Zaoutis Theoklis E, Heydon Kateri, Localio Russell, Walsh Thomas J, Feudtner Chris
Division of Infectious Diseases, The Children's Hospital of Philadelphia, Philadelphia, PA 19104, USA.
Clin Infect Dis. 2007 May 1;44(9):1187-93. doi: 10.1086/513196. Epub 2007 Mar 19.
The incidence of candidiasis has increased in neonatal intensive care units, and invasive candidiasis is associated with significant morbidity and mortality.
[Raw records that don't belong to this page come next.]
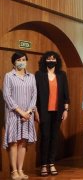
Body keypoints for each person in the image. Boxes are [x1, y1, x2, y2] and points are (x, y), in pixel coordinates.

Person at [3, 52, 37, 180]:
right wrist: (20, 112)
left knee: (23, 142)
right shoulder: (9, 76)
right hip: (13, 115)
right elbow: (7, 95)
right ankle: (14, 171)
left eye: (23, 59)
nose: (21, 61)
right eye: (18, 59)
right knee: (14, 142)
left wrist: (28, 112)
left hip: (28, 115)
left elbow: (34, 95)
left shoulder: (31, 77)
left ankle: (21, 170)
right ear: (14, 62)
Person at [35, 51, 70, 177]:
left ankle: (52, 163)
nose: (51, 60)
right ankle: (44, 165)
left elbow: (66, 93)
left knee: (54, 138)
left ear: (57, 61)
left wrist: (66, 109)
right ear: (45, 60)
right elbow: (35, 95)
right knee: (45, 137)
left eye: (53, 59)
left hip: (58, 111)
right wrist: (35, 111)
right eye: (48, 59)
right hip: (43, 111)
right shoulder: (39, 75)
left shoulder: (61, 74)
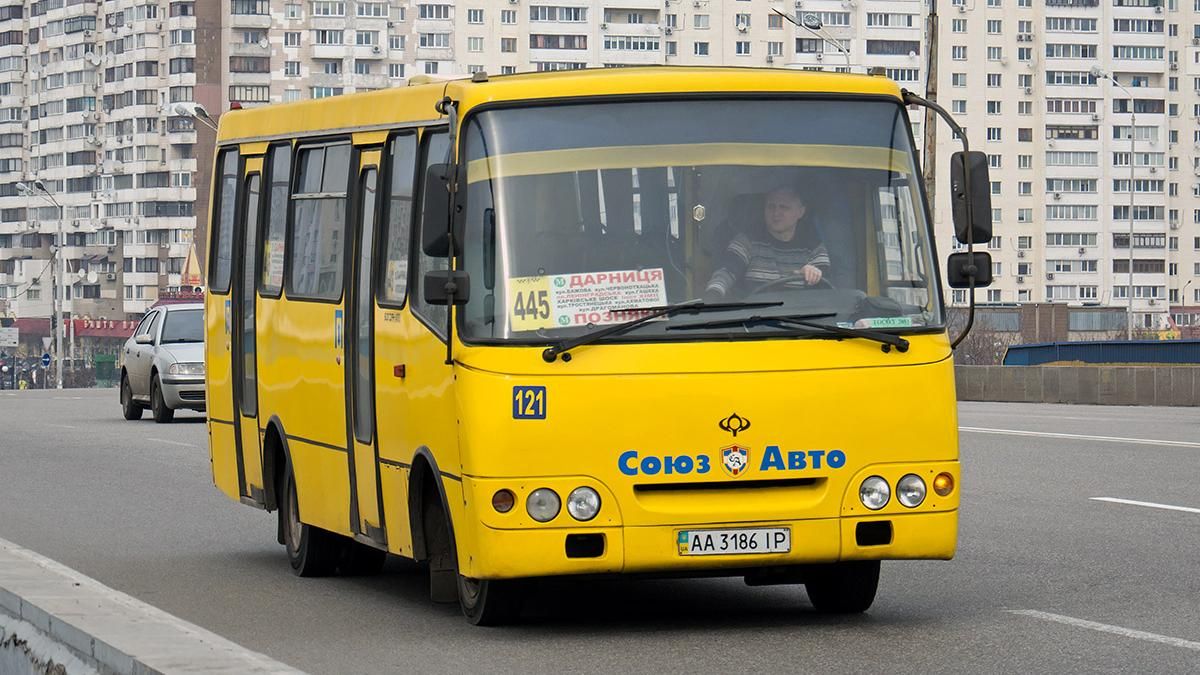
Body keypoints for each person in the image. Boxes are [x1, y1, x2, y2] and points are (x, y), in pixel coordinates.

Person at [704, 186, 831, 299]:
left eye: (784, 207)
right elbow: (727, 272)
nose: (776, 213)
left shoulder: (813, 245)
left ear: (801, 212)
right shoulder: (747, 241)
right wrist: (713, 295)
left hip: (803, 320)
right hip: (753, 320)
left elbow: (827, 283)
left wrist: (813, 273)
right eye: (771, 206)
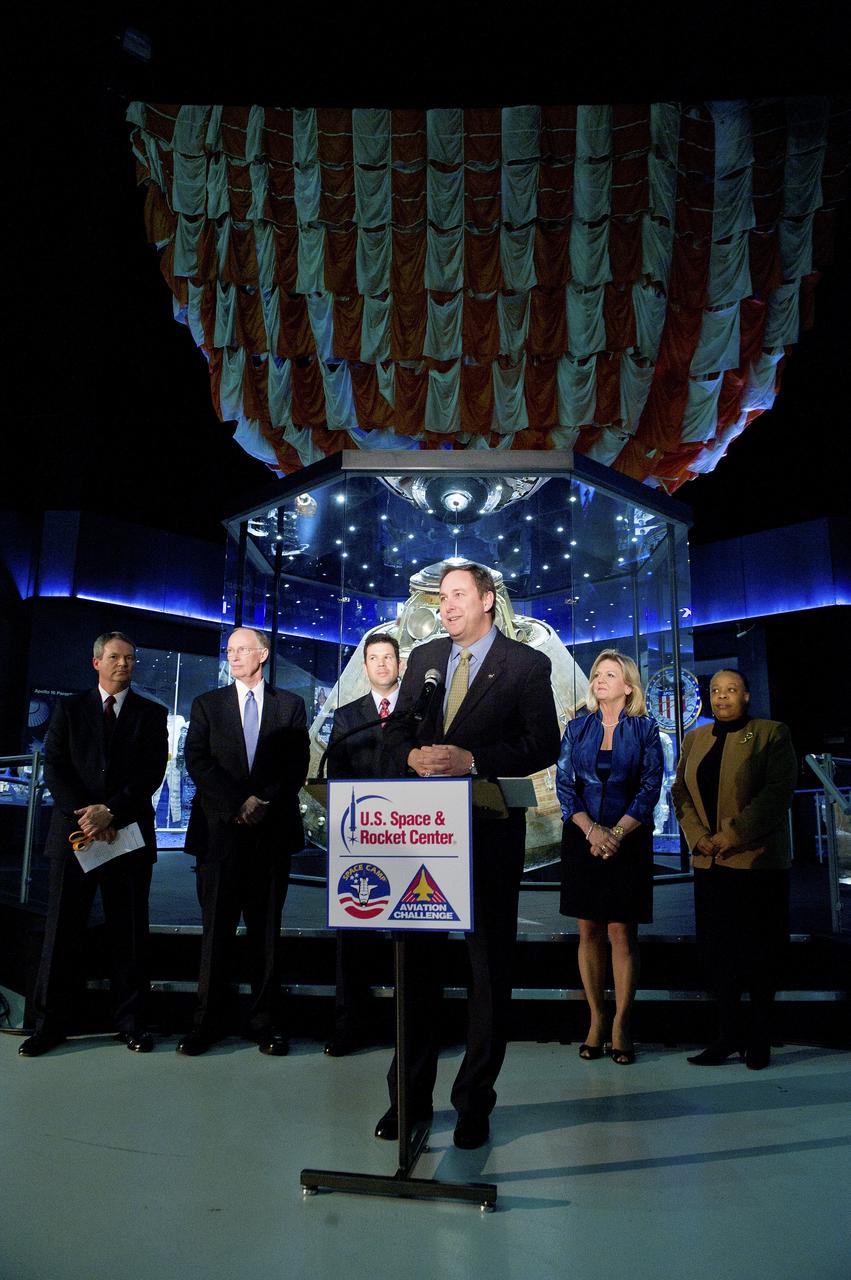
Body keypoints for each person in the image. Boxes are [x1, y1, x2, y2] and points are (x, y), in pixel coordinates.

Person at [378, 562, 560, 1149]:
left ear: (487, 599)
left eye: (458, 595)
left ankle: (474, 1102)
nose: (446, 605)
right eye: (441, 597)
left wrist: (471, 760)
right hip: (420, 839)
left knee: (487, 973)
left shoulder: (526, 664)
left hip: (486, 837)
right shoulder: (425, 659)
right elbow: (394, 735)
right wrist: (410, 759)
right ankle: (406, 1100)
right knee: (415, 972)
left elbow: (542, 743)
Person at [19, 631, 168, 1056]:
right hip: (74, 837)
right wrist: (87, 815)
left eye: (130, 659)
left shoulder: (151, 714)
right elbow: (56, 768)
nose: (125, 664)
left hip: (128, 836)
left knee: (130, 933)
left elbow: (149, 773)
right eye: (116, 657)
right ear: (96, 662)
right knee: (62, 931)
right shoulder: (69, 709)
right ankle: (50, 1025)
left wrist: (111, 813)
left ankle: (132, 1022)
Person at [178, 627, 309, 1056]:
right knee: (215, 932)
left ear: (263, 654)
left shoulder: (289, 706)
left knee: (265, 935)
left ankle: (264, 1022)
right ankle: (206, 1022)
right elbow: (196, 760)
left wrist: (263, 800)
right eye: (230, 650)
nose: (234, 656)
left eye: (242, 650)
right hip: (219, 835)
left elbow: (295, 764)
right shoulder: (207, 705)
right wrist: (240, 802)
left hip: (270, 837)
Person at [672, 669, 797, 1069]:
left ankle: (759, 1039)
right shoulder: (695, 739)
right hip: (710, 864)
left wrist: (731, 835)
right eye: (715, 691)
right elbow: (680, 793)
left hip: (756, 864)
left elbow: (776, 794)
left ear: (746, 695)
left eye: (731, 690)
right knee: (718, 954)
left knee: (760, 954)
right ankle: (726, 1037)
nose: (722, 697)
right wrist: (697, 837)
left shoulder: (771, 733)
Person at [556, 651, 663, 1065]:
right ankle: (596, 1019)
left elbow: (650, 786)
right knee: (589, 932)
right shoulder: (576, 728)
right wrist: (591, 830)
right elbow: (565, 786)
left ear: (628, 686)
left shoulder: (645, 729)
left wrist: (616, 832)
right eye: (597, 674)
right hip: (583, 839)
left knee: (621, 932)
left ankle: (622, 1022)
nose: (600, 679)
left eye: (610, 674)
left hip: (629, 841)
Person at [324, 632, 401, 1057]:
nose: (382, 664)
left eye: (388, 657)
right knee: (353, 936)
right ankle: (348, 1026)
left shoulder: (417, 714)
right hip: (359, 841)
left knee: (408, 938)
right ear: (365, 666)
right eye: (374, 658)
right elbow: (337, 776)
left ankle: (406, 1028)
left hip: (410, 839)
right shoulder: (347, 715)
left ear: (399, 664)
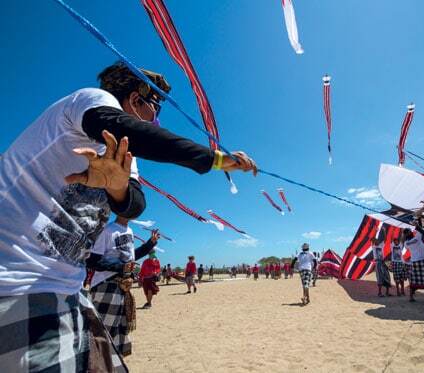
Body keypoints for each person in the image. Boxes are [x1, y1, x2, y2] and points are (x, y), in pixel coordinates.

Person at [0, 62, 258, 371]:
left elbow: (134, 205)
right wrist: (214, 159)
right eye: (155, 110)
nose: (156, 121)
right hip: (17, 281)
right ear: (136, 100)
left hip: (65, 287)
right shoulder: (90, 100)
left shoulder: (126, 157)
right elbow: (124, 128)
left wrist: (118, 185)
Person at [89, 216, 159, 357]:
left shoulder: (130, 231)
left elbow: (131, 257)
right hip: (106, 285)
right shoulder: (107, 230)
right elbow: (92, 262)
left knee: (118, 332)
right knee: (103, 333)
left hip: (123, 287)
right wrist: (120, 267)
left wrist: (150, 244)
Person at [404, 219, 424, 303]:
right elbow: (419, 229)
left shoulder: (406, 243)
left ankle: (411, 297)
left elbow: (407, 247)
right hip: (423, 260)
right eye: (410, 232)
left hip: (414, 262)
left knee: (414, 280)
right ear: (410, 233)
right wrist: (418, 220)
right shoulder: (417, 238)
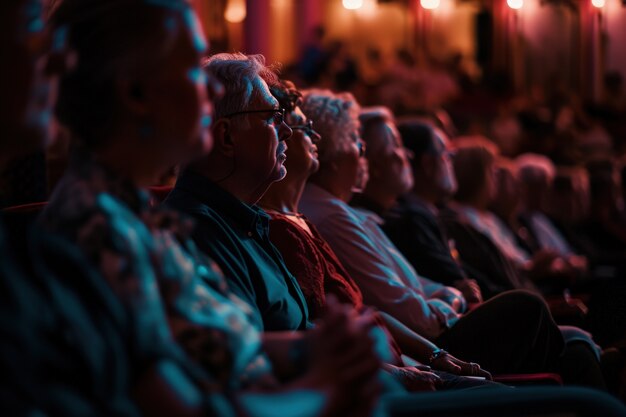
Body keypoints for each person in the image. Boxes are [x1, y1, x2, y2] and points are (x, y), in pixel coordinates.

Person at [38, 2, 381, 416]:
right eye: (190, 67)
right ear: (135, 93)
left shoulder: (133, 214)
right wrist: (325, 387)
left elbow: (210, 347)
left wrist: (313, 347)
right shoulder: (97, 230)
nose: (213, 90)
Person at [258, 79, 497, 391]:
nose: (364, 155)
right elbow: (395, 309)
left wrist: (435, 354)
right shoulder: (323, 215)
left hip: (405, 355)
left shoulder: (313, 216)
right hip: (385, 372)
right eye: (358, 142)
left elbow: (369, 308)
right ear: (334, 153)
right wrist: (446, 310)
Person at [380, 120, 482, 304]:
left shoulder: (427, 214)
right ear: (427, 163)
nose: (451, 161)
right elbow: (457, 282)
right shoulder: (412, 219)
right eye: (446, 154)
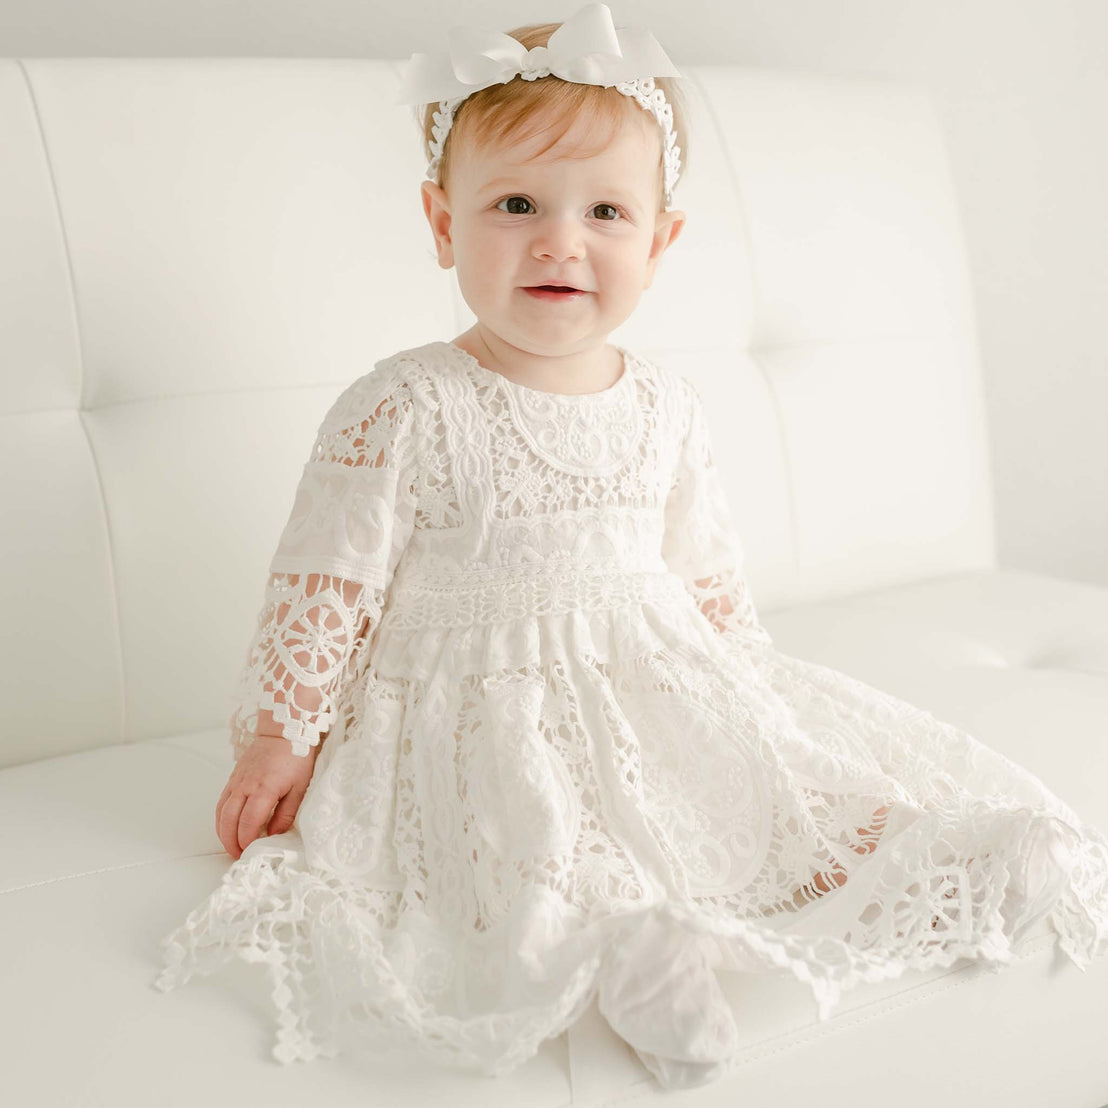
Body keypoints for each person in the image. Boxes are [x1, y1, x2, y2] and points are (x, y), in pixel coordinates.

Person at [151, 2, 1108, 1093]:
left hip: (647, 674)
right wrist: (282, 735)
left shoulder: (664, 403)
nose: (562, 239)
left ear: (659, 242)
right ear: (441, 222)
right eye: (515, 203)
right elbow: (325, 583)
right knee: (535, 835)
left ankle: (937, 854)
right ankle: (624, 951)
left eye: (606, 210)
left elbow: (704, 567)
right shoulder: (405, 404)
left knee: (780, 789)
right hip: (472, 701)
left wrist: (744, 681)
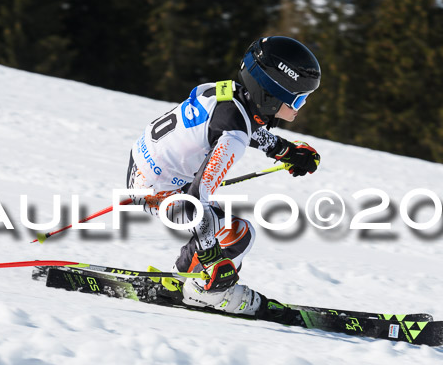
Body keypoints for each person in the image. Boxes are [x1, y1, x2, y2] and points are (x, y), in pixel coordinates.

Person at [126, 36, 321, 316]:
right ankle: (205, 292)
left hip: (143, 170)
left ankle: (183, 278)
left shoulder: (227, 93)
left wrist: (284, 150)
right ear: (272, 94)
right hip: (158, 192)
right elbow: (196, 199)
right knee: (239, 234)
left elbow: (240, 122)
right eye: (299, 100)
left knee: (218, 224)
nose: (299, 108)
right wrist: (211, 257)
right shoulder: (234, 138)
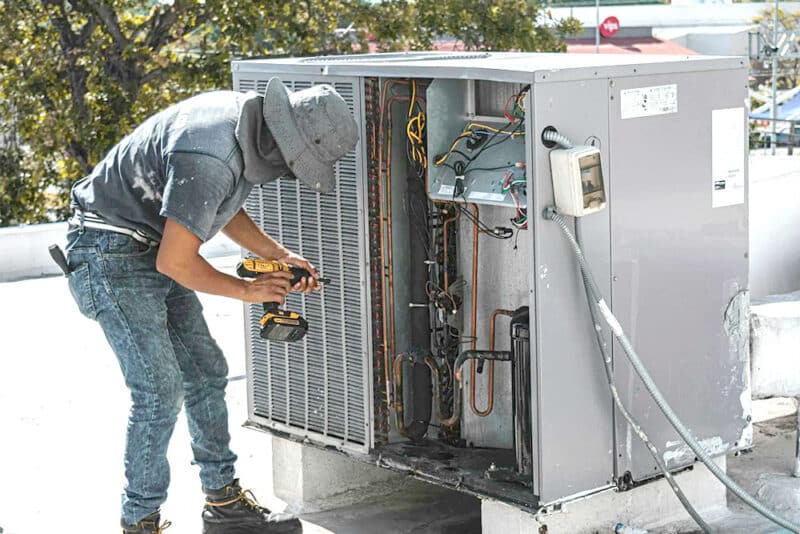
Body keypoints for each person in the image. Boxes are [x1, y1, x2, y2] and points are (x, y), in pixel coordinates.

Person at [64, 77, 359, 534]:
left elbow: (209, 204)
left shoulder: (240, 125)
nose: (289, 174)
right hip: (108, 249)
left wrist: (277, 255)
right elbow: (177, 260)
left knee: (206, 372)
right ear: (283, 143)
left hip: (147, 242)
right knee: (158, 390)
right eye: (295, 165)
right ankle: (138, 522)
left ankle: (224, 505)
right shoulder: (211, 153)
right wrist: (246, 292)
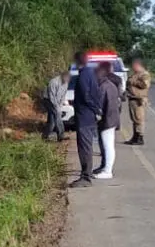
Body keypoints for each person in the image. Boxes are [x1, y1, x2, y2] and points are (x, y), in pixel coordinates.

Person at [70, 51, 102, 187]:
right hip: (89, 116)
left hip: (84, 116)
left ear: (77, 62)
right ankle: (87, 174)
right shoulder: (91, 73)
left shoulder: (83, 75)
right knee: (87, 145)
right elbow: (96, 93)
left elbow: (85, 95)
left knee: (84, 146)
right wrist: (97, 109)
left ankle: (86, 177)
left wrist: (94, 109)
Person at [94, 61, 122, 179]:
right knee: (107, 145)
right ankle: (105, 167)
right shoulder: (110, 85)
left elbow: (100, 104)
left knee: (108, 145)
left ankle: (107, 171)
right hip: (112, 118)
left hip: (108, 120)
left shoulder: (104, 86)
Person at [125, 58, 152, 145]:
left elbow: (145, 85)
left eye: (134, 65)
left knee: (139, 118)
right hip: (132, 98)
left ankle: (140, 137)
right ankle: (135, 136)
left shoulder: (144, 75)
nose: (133, 67)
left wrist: (133, 82)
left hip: (139, 99)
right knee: (134, 119)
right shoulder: (136, 74)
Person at [42, 68, 68, 141]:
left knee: (52, 120)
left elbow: (63, 95)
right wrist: (56, 107)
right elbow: (51, 96)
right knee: (57, 115)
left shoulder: (65, 83)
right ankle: (61, 135)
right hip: (48, 100)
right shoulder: (54, 82)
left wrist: (60, 105)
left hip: (56, 101)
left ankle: (45, 136)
However, few data exist on outcomes directly attributable to neonatal candidiasis.
We estimated the incidence of systemic candidiasis in hospitalized neonates within the United States and determined the attributable mortality, length of hospital stay, and associated costs. We used the 2003 Kid's Inpatient Database from the Healthcare Cost and Utilization Project. Systemic candidiasis and comorbidities were defined by International Classification of Diseases, Ninth Revision, Clinical Modification codes. Neonates with uncomplicated births and neonates who died within the first 3 days of life were excluded. We used propensity score methods to balance covariates between the neonates with and neonates without candidiasis. Attributable outcomes were calculated between propensity score-matched neonates with and neonates without candidiasis. Because of the known confounding effect of birth weight, we performed separate propensity score analyses for extremely low birth weight (ELBW) neonates (i.e., neonates weighing < 1000 g).
The overall incidence of invasive candidiasis in neonates is 15 cases per 10,000 neonatal admissions (95% confidence interval [CI], 13-16 cases per 10,000 neonatal admissions). ELBW neonates with invasive candidiasis were 2 times more likely to die (odds ratio, 2.2; 95% CI, 1.4-3.5) than propensity-matched ELBW neonates without candidiasis. The propensity score-adjusted mortality rate attributable to candidiasis among ELBW neonates was 11.9%. Candidiasis in ELBW infants was not associated with an increase in length of hospital stay but was associated with a mean increase in total charges of $39,045 (95% CI, $1374-$76,715). Among infants with a birth weight > or = 1000 g, those who had candidiasis did not experience a significant increase in mortality, compared with infants without candidiasis. However, the propensity score-adjusted length of stay and charges attributable to candidiasis among neonates with a birth weight > or = 1000 g were 16 days (95% CI, 8-24 days) and $122,302 (95% CI, $80,457-$164,148), respectively.
Invasive candidiasis is associated with a significantly increased risk of death and excess hospital charges in ELBW neonates and with excess hospital stay and excess hospital charges in neonates with a birth weight > or = 1000 g.
念珠菌病在新生儿重症监护病房的发病率有所上升,侵袭性念珠菌病与显著的发病率和死亡率相关。然而,关于新生儿念珠菌病直接导致的后果的数据很少。
我们估计了美国住院新生儿系统性念珠菌病的发病率,并确定了可归因的死亡率、住院时间和相关费用。我们使用了医疗成本和利用项目2003年的儿童住院数据库。系统性念珠菌病和合并症通过国际疾病分类第九版临床修订本编码进行定义。排除出生时无并发症的新生儿和出生后3天内死亡的新生儿。我们使用倾向评分方法来平衡有念珠菌病和无念珠菌病新生儿之间的协变量。在倾向评分匹配的有念珠菌病和无念珠菌病的新生儿之间计算可归因的结局。由于出生体重已知的混杂效应,我们对极低出生体重(ELBW)新生儿(即体重<1000 g的新生儿)进行了单独的倾向评分分析。
新生儿侵袭性念珠菌病的总体发病率为每10000例新生儿入院15例(95%置信区间[CI],每10000例新生儿入院13 - 16例)。患有侵袭性念珠菌病的ELBW新生儿死亡的可能性是倾向评分匹配的无念珠菌病的ELBW新生儿的2倍(优势比,2.2;95% CI,1.4 - 3.5)。ELBW新生儿中念珠菌病可归因的倾向评分调整死亡率为11.9%。ELBW婴儿的念珠菌病与住院时间增加无关,但与总费用平均增加39045美元相关(95% CI,1374 - 76715美元)。在出生体重≥1000 g的婴儿中,与无念珠菌病的婴儿相比,患有念珠菌病的婴儿死亡率没有显著增加。然而,出生体重≥1000 g的新生儿中念珠菌病可归因的倾向评分调整住院时间和费用分别为16天(95% CI,8 - 24天)和122302美元(95% CI,80457 - 164148美元)。
侵袭性念珠菌病与ELBW新生儿死亡风险显著增加和医院费用过高相关,与出生体重≥1000 g的新生儿住院时间过长和医院费用过高相关。